Reste ce problème : qu'en est-il des normes dans cette histoire ? Si tout n'est qu'affaire d'interactions et d'ordres locaux, sans cesse négociés et produits dans le cours des choses, comment penser la permanence du racisme et du sexisme ? Une solution réside dans l'approche de l'anthropologue Fredrik Barth. En étudiant les groupes ethniques, celui-ci propose de penser l'ethnicité comme une ressource qui peut être mobilisé dans certains contextes seulement, plus précisément dans des interactions conflictuelles. Pour lui, les groupes ethniques ne constituent pas des réalités stables, ni biologiquement ni même culturellement, mais plutôt des identités auto-attribuées par des acteurs lorsqu'ils en ont besoin et de façon volontiers stratégiques - si une identité n'est pas efficace dans un moment donné, on en choisira une autre. Elles permettent aussi l'exclusion de certains lorsque le besoin se fait sentir.

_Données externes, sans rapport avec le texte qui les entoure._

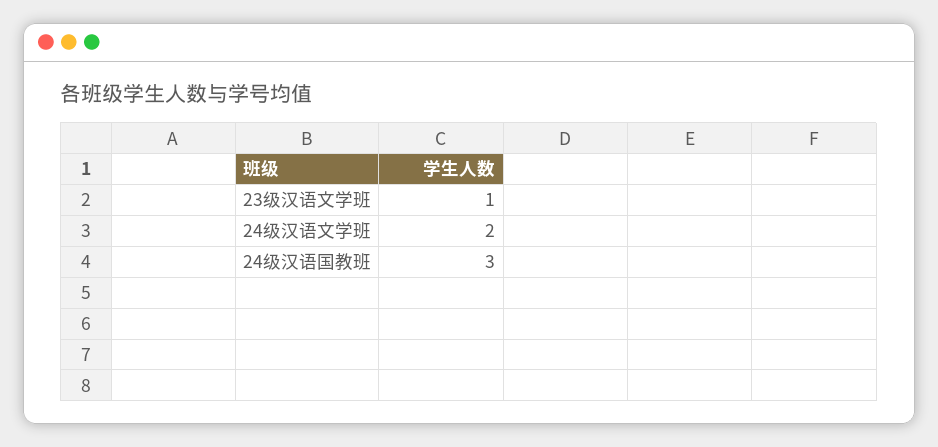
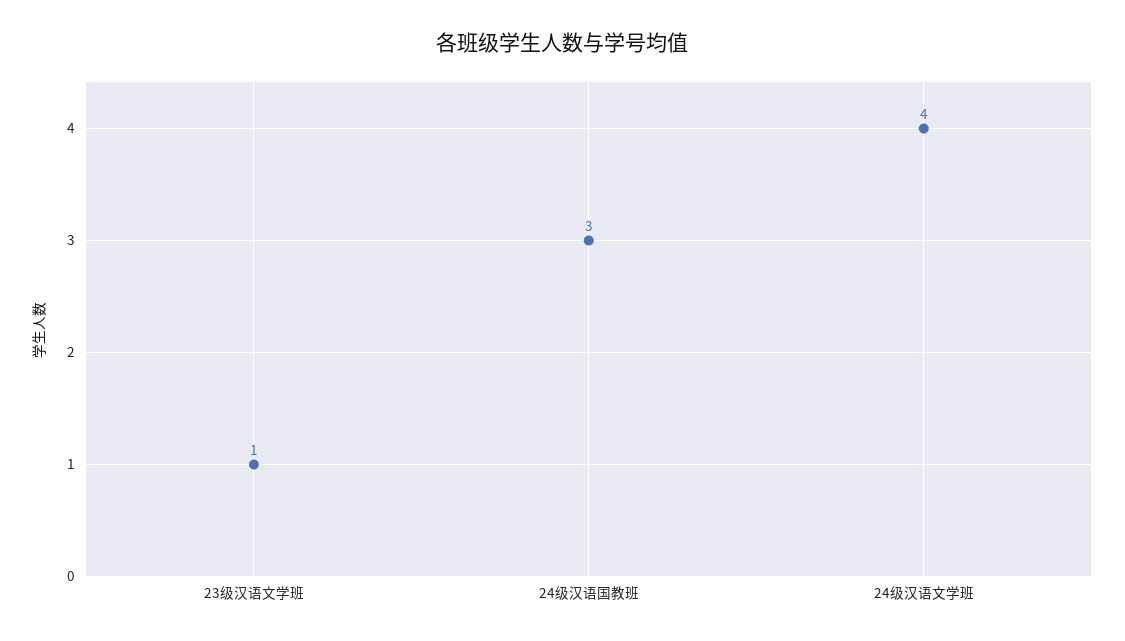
  {
    "23级汉语文学班": 1,
-   "24级汉语文学班": 2,
+   "24级汉语文学班": 4,
    "24级汉语国教班": 3
  }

On peut penser les normes et stéréotypes, racistes et sexistes compris, sur le même modèle : non comme des structures situées au-dessus des acteurs et les écrasant, mais comme des ressources dont ils disposent pour régler des problèmes pratiques à un moment donné. Le caricaturiste s'appuie sur le racisme et le sexisme qui existent déjà et en dehors de lui pour produire son dessin. Il peut se prévaloir d'une intention plus ou moins pure, mais il n'en utilise pas moins des ressources et des armes qui ont une histoire et qui sont bel et bien partagé avec d'autres acteurs racistes. L'arbitre, lui, cherche sans doute d'abord à produire et à imposer un jugement, mais lorsque Serena Williams lui fait part de son sentiment d'injustice, il décide de poursuivre dans une voie sexiste parce qu'il sait que celle-ci va avoir une certaine efficacité pour s'imposer dans la dite interaction.

Tout cela peut sembler comme des points de théorie un brin pointu. Ils ont pourtant une importance pratique. Si les stéréotypes et les normes agissent comme des formes de programmes intériorisés par les individus, le mieux que l'ont puisse faire est d'essayer d'agir sur l'apprentissage de ces programmes. C'est évidemment tout à fait important, mais pas forcément suffisant. S'il s'agit plutôt de ressources que l'on mobilise dans des interactions conflictuelles, alors il faut tenir compte de façon plus prégnante des rapports de pouvoirs et de l'inégalité des ressources, celles-là et les autres. On évite aussi de présenter les structures sur lesquelles reposent les classes et les catégories comme des éléments surplombants mais comme enracinées dans des interactions concrètes et quotidiennes. Le coup de colère de Serena Williams et les réactions qui s'en suivent n'apparaissent plus comme les symptômes du racisme et du sexisme mais comme les moments où ceux-ci se produisent... et où ils peuvent se défaire.